Via Montabone, 1, 10050 Borgone Susa
The town appears to be among the properties mentioned in 1029 by Olderico Manfredi and even earlier by Abbone, founder of the Novalesa Abbey. The oldest residential area is gathered around the hill on which Castlas stands along the road that leads to the Chiantusello village. The tower, severed in the upper part, and the wall remains suggest that it was the keep of a larger construction from the 12th century, comparable in terms of its surveillance function of the territory to the many strongholds of the Susa Valley.
In the seventeenth century, with the expansion of Villa Nova in the flatter area in the direction of the Dora, the construction of Palazzo Montabone (1696), surname of the last owner family and from which the Municipality acquired the building to make it the Town Hall and the schools. The elegant structure externally presents a majestic gneiss staircase, while inside on the main floor the reception rooms still retain eighteenth-century wooden furnishings, Flemish school canvases dating back to the eighteenth century and a splendid coffered wooden ceiling and painted decorations in bright colors but elegant. Not far away, the parish church of San Nicola, already mentioned in the oldest documents, was restored and enlarged in 1769 and preserves some eighteenth and seventeenth century paintings among its furnishings. There are three examples of sacred art in the Borgone area: the country chapel of San Valeriano, built in the 11th century, preserves the fresco of the Pantocrator in the apse, albeit fragmentary.
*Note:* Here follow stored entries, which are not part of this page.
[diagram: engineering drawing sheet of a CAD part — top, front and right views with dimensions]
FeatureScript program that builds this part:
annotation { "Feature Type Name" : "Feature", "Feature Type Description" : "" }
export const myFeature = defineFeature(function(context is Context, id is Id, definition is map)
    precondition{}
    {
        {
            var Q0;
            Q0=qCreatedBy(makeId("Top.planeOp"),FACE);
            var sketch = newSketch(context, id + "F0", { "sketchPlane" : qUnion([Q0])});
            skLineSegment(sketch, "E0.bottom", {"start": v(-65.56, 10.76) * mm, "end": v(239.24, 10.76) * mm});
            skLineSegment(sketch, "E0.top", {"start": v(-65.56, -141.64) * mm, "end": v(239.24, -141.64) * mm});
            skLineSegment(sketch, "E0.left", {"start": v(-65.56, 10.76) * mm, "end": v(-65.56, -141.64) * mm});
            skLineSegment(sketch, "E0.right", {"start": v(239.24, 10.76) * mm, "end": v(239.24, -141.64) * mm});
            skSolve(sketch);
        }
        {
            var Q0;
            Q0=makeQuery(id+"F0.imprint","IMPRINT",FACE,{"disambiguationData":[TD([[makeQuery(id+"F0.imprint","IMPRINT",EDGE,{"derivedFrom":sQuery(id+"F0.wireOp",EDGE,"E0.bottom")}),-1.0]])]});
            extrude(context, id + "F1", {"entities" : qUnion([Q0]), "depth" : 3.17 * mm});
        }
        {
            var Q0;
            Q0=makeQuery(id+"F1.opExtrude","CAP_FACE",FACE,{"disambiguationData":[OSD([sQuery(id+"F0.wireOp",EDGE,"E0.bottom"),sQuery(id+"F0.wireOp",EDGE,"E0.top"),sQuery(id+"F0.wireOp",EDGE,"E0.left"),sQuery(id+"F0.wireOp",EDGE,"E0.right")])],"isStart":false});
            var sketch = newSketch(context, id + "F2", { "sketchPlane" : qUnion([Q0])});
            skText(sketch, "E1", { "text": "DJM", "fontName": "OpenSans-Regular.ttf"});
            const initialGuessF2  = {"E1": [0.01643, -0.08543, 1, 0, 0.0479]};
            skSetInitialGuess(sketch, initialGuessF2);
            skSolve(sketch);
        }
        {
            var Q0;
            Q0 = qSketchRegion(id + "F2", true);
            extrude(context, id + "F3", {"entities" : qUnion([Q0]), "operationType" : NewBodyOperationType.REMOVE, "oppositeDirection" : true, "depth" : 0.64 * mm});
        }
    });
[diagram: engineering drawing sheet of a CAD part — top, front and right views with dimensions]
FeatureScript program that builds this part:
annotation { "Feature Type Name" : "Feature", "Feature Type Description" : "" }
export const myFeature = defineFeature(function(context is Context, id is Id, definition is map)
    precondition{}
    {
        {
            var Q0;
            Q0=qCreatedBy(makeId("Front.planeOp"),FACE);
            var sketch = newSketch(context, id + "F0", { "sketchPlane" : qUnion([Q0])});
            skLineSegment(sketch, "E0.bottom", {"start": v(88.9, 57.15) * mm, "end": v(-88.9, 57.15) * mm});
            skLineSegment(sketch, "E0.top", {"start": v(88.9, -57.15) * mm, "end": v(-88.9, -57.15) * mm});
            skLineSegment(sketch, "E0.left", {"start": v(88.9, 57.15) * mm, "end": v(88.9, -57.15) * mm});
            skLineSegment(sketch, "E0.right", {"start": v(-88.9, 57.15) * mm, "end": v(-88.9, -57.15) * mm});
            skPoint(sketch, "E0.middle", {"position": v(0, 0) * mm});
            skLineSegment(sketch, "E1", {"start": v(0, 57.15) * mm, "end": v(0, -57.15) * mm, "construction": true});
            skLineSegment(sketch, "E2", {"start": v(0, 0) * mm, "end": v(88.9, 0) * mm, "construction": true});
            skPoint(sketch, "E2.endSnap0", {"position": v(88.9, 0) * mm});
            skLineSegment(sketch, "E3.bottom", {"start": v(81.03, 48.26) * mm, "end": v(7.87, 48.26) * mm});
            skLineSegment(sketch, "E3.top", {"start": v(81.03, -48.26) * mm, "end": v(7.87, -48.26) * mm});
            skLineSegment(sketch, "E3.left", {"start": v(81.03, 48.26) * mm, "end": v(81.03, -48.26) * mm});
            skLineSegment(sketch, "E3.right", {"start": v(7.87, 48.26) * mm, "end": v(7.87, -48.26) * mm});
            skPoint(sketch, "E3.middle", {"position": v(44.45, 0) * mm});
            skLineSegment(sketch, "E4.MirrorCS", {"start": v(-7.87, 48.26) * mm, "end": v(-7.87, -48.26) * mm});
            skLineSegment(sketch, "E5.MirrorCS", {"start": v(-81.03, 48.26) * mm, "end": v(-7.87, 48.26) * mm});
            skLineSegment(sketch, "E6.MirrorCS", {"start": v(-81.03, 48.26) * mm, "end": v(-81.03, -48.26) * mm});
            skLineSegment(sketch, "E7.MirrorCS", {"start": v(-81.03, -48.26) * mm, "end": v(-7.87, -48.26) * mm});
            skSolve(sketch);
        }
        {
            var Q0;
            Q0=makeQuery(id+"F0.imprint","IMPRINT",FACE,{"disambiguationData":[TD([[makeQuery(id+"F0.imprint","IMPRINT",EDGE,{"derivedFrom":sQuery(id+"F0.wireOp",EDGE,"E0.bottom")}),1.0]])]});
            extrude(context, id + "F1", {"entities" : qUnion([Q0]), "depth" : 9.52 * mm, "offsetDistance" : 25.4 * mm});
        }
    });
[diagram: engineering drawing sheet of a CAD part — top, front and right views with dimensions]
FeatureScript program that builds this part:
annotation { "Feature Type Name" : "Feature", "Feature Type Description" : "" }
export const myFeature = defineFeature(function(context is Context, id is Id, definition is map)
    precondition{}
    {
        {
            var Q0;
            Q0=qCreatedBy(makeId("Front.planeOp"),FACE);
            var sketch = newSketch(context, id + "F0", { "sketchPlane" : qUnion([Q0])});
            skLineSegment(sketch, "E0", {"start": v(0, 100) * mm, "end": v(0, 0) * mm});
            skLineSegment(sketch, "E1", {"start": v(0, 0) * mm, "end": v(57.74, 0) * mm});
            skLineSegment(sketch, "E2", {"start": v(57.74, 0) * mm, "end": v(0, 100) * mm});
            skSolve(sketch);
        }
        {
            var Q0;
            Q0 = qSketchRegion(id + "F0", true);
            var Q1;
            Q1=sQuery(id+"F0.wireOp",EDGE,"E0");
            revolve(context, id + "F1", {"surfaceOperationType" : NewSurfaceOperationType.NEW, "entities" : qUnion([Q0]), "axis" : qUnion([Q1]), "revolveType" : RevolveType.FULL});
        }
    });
The Borgone area has been inhabited since the Bronze Age as shown by the findings of finds and some rock and cuppel carvings, but the archaeological area of the Mohammed connected to a stretch of the Via ad Galliam is certainly unique. An aedicule carved in bas-relief on the wall which popular tradition wanted to identify with Muhammad, but which is probably a Silvan god with a short tunic and a cloak, with both arms raised upwards and a dog. Perhaps an ancient place of worship, connected to the protective function of the god in an area where, in addition to forestry and pastoral activities, quarrying and mining activities are also documented. Precisely the extraction and squaring of cut stones was one of the main entrepreneurial activities of the town, like other centers in the lower Susa Valley: gneiss stone was used for the construction of monuments, houses, bridges, millstones, roof coverings (loze), churches, curbs and pavement slabs. The presence of the railway station along the line towards Turin favored the trade of Pietra di Borgone, and also created the conditions for the installation of a new economic activity: in 1881 the textile factory of the Swiss company Wild & Abegg was opened, one of the first industrial centers of the Valley.